First get wood chips- hickory and mesquite work well. Soak a large bowl full of them in water for an hour or more. I like to marinate my filets in Newman's Homestyle Italian Dressing with a little fish seasoning or salt added while the chips are soaking. Thicker filets are best as they tend not to dry out. A whole fish can be smoked but the smoke flavor will not get into the fish as much as with filets.

When the chips are good and soaked, heat up one side of the gas grill, or place charcoal on one side in a pile. For gas grills, you can make aluminum foil pouches for your chips- 1 to 2 cups of chips per pouch, with small holes poked in the pouch, or use a smoker box. With charcoal the chips can be placed directly on the coals.
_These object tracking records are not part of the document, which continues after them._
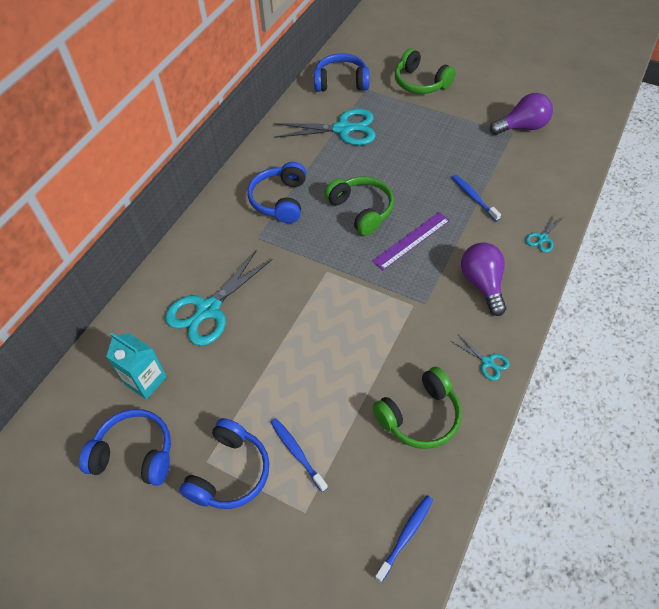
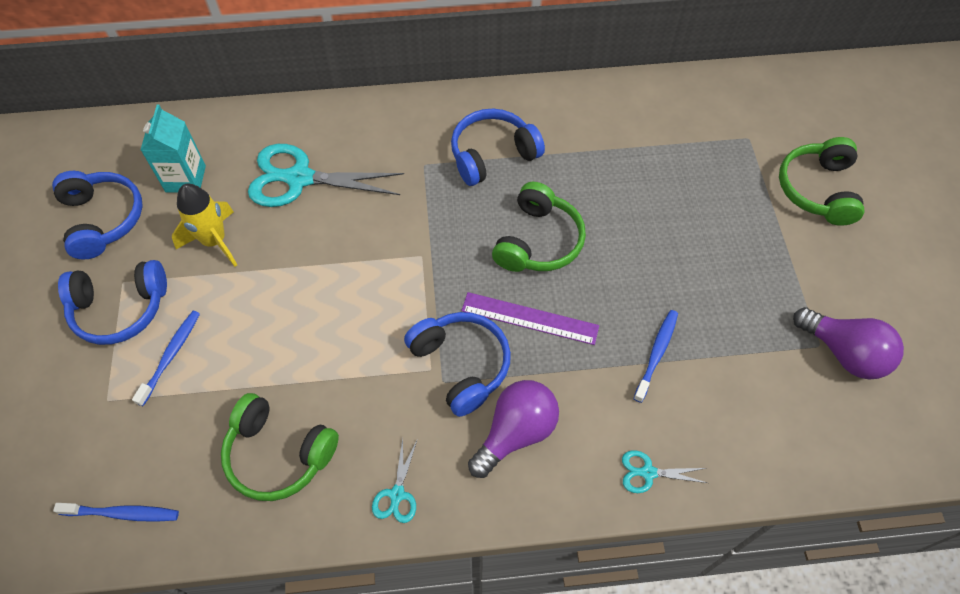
camera: 55 degrees right, 5 degrees up
(219, 384) = (214, 241): none -> yellow rocket
(341, 82) = (736, 107): blue headphones -> blue headphones (461, 365)
(343, 129) = (656, 152): turquoise scissors -> none

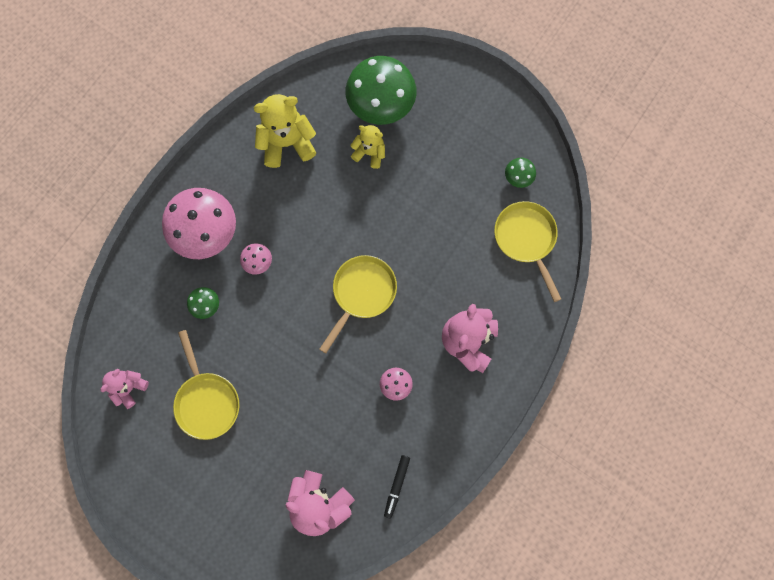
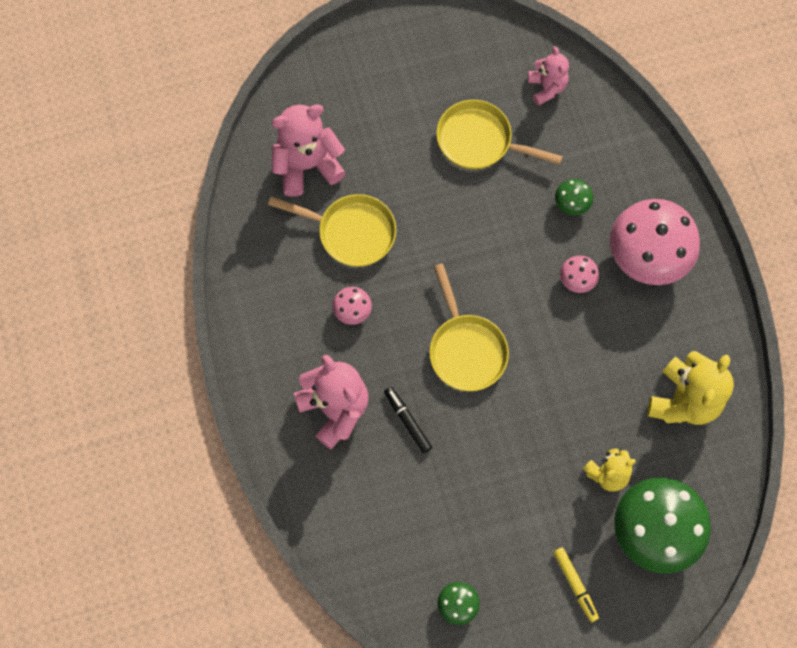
camera: 130 degrees right, 5 degrees down
(396, 486) = (264, 240): black marker -> black marker (407, 421)
(450, 123) = (575, 585): none -> yellow marker
(526, 239) = (386, 553): yellow pan -> yellow pan (351, 232)

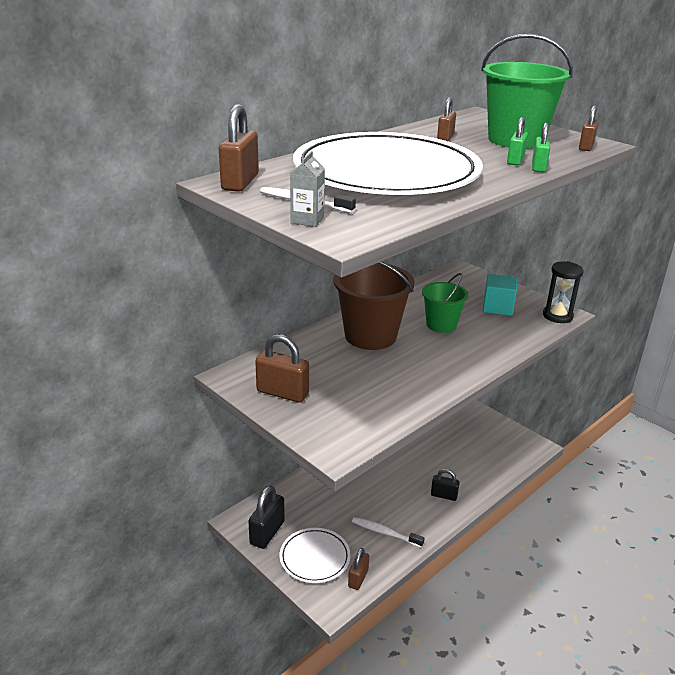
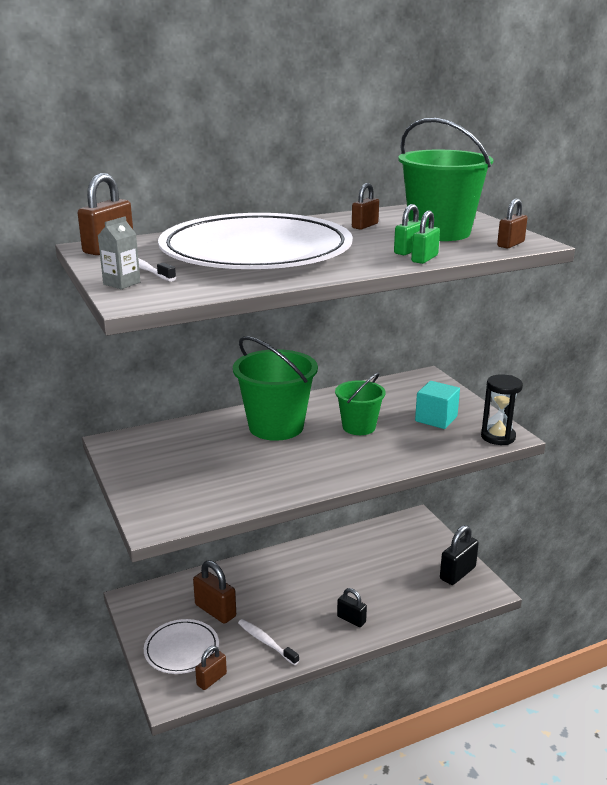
camera: 20 degrees right, 5 degrees down
(267, 533) = (151, 615): black padlock -> black padlock (457, 573)
(282, 393) = (147, 464): brown padlock -> brown padlock (215, 610)
(370, 336) = (276, 427): brown bucket -> green bucket

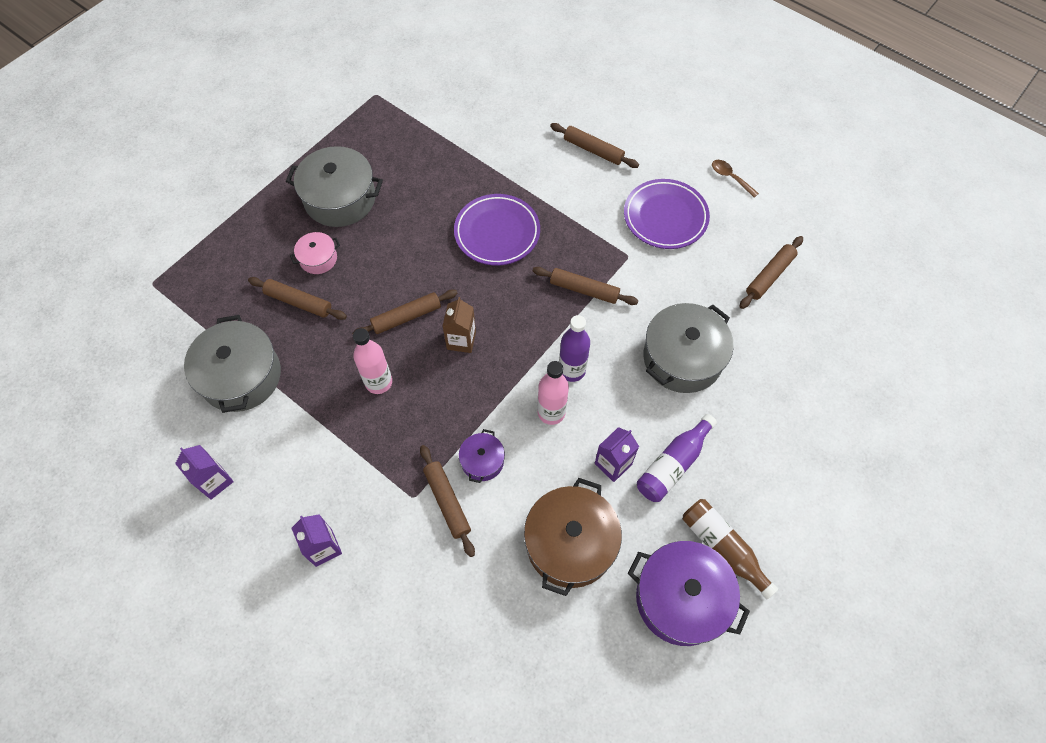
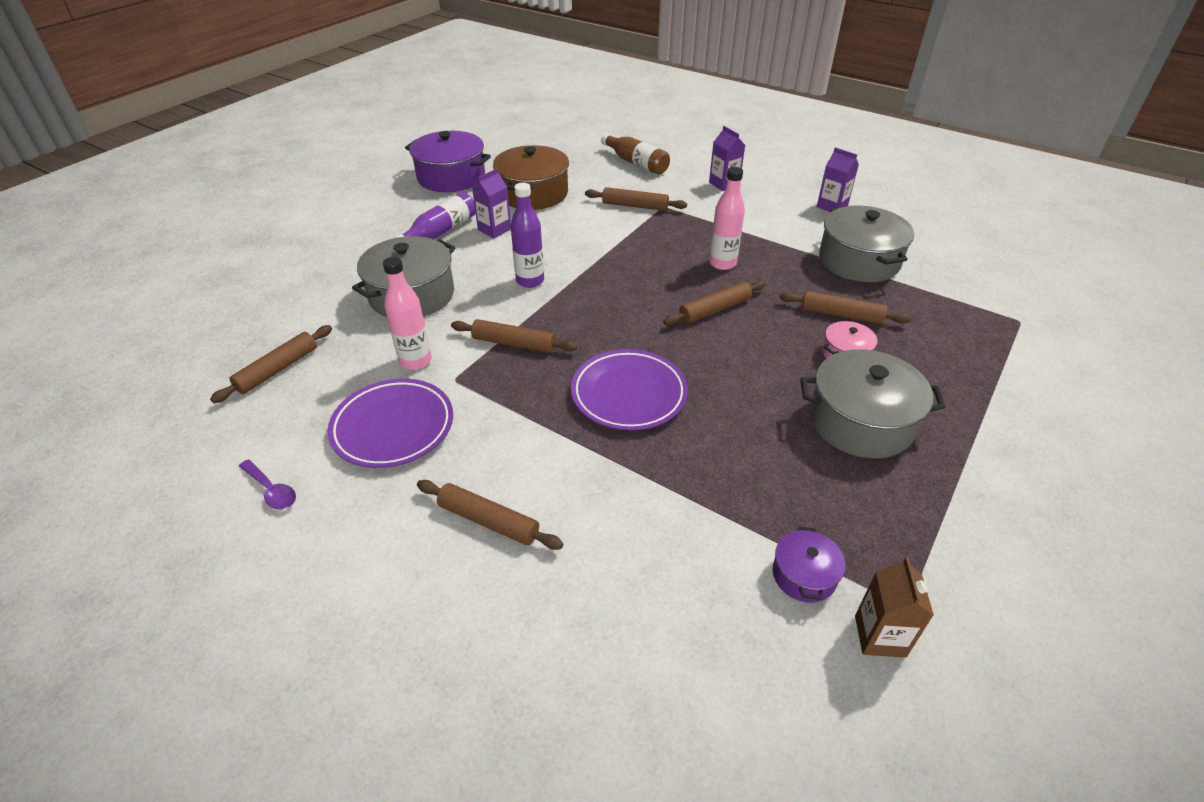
camera: 175 degrees right, 20 degrees down
(447, 502) = (635, 206): brown rolling pin -> brown rolling pin turned 45 degrees counterclockwise
(461, 340) = (649, 295): brown carton -> brown carton (880, 636)
(482, 461) = (610, 226): purple pot -> purple pot (804, 575)
(551, 412) = (550, 254): pink bottle -> pink bottle (415, 361)
(722, 548) = (412, 197): brown bottle -> brown bottle (636, 163)
(730, 177) = (271, 490): brown spoon -> purple spoon

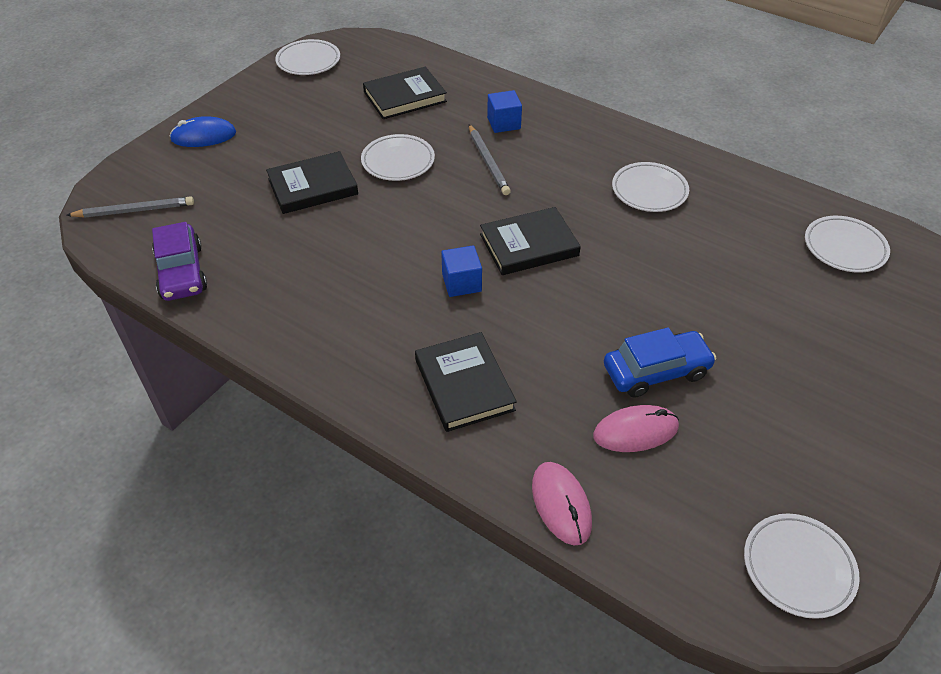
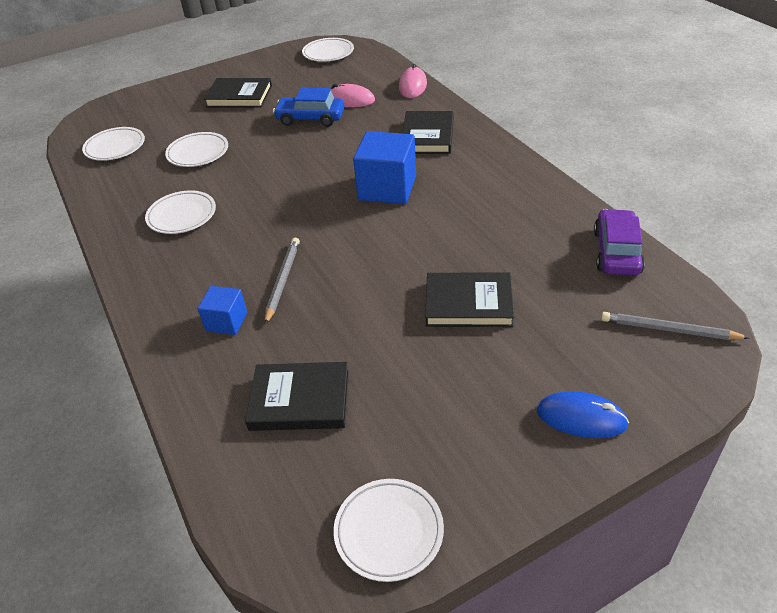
camera: 150 degrees left, 5 degrees down
(398, 161) = (367, 307): white plate -> white plate (198, 153)
(461, 283) = (387, 188): blue cube -> blue cube, size x1.81
(529, 245) = (316, 201): black book -> black book (239, 96)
Once the side is heated, put pouches or chips on the hot side. Keep the oppisite side of the grill off.

Once you have rolling smoke, turn the heat down and keep it as low as possible to maintain steady smoke. Place fish on the cool side of the grill. Let the fish smoke for at least an hour, preferably longer. This is the time to have a few frosty beverages and watch the grill closely- you will need to add chips regularly to keep the smoke going and adjust the heat on the grill accordingly.

If the heat is too high your fish will be tough and dry. The fish will be cooked long before the smoking is done- you just want to keep the heat low to allow the smoke to continue flavoring the fish. The filets will have nice golden brown glaze when they are nicely smoked. I usually let them go for 1-1/2 to 2 hours, depending on the thickness of the filets. Enjoy! And if anyone has any variations on this method I'd be curious to hear them.


----------



## Anthony

I know that a certain Moderator has a smoked bluefish recipe that supposed to be one of the best. Maybe one day I'll be able to try it. Wilbur had some smoked blue at the Kitty Hawk get together that was some of the best fish that I've ever had.


----------